PROMPT: Once the line with "<h2>20. Selamat Hari" is found in the entries below, print it and each following line exactly, stopping after the line with "<h2>Related video of"; print nothing else.

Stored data

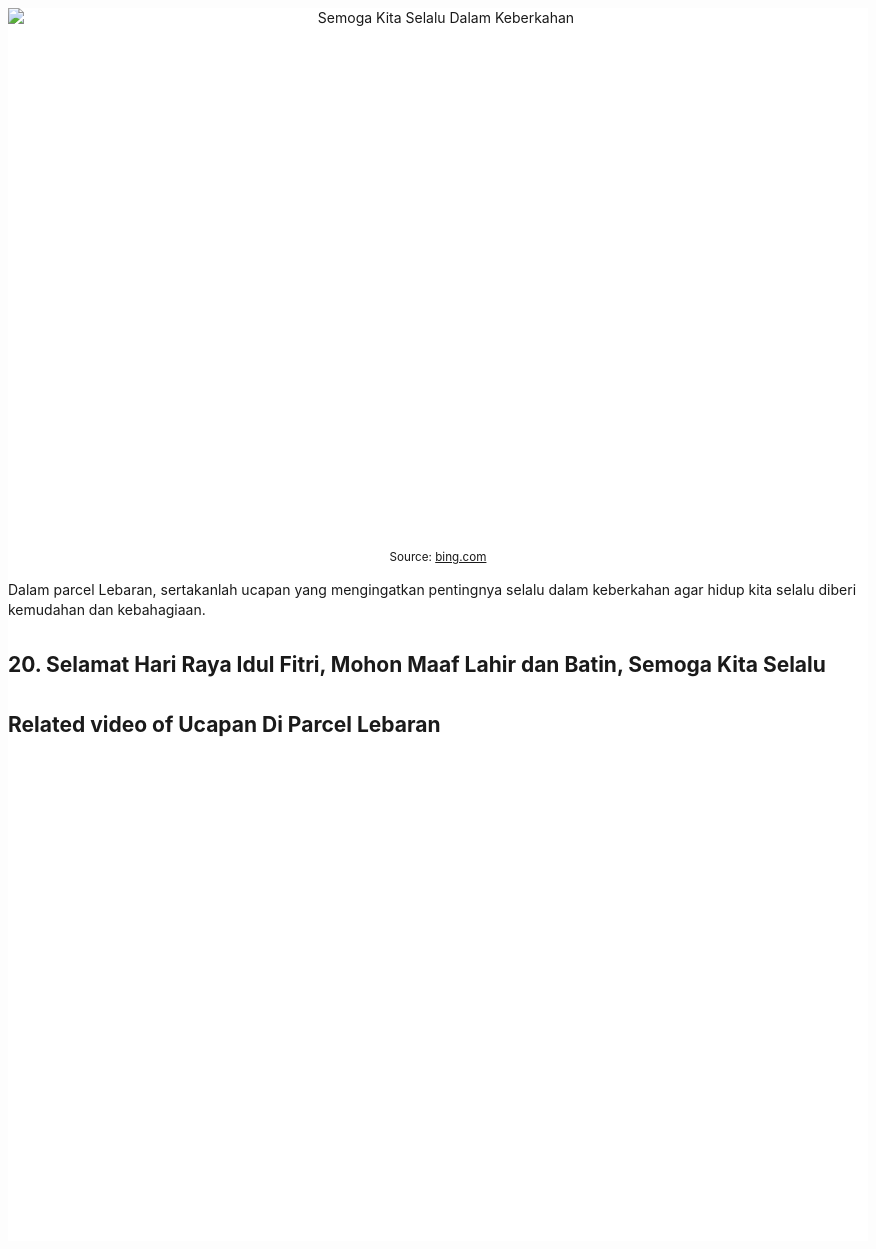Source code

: <center><center>
	<img src="https://i.pinimg.com/originals/ea/3e/01/ea3e019b7df5dbac817db48a602d07fc.png" alt="Semoga Kita Selalu Dalam Keberkahan" width="800" height="500" style="display: block; width: 100%; height: auto">
	<small>Source: <a href="https://www.bing.com" rel="nofollow">bing.com</a></small>
</center></center>

<p>Dalam parcel Lebaran, sertakanlah ucapan yang mengingatkan pentingnya selalu dalam keberkahan agar hidup kita selalu diberi kemudahan dan kebahagiaan.</p>

<h2>20. Selamat Hari Raya Idul Fitri, Mohon Maaf Lahir dan Batin, Semoga Kita Selalu

<h2>Related video of Ucapan Di Parcel Lebaran</h2>
<div style="position: relative; padding-bottom: 56.25%; overflow: hidden"><iframe src="https://www.youtube.com/embed/_2ycUFs13hA" frameborder="0" allow="accelerometer; autoplay; clipboard-write; encrypted-media; gyroscope; picture-in-picture; web-share" allowfullscreen style="position: absolute; top: 0; left: 0; width: 100%; height: 100%;"></iframe>
</div>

COMPLETED EXERCISE:
<h2>20. Selamat Hari Raya Idul Fitri, Mohon Maaf Lahir dan Batin, Semoga Kita Selalu

<h2>Related video of Ucapan Di Parcel Lebaran</h2>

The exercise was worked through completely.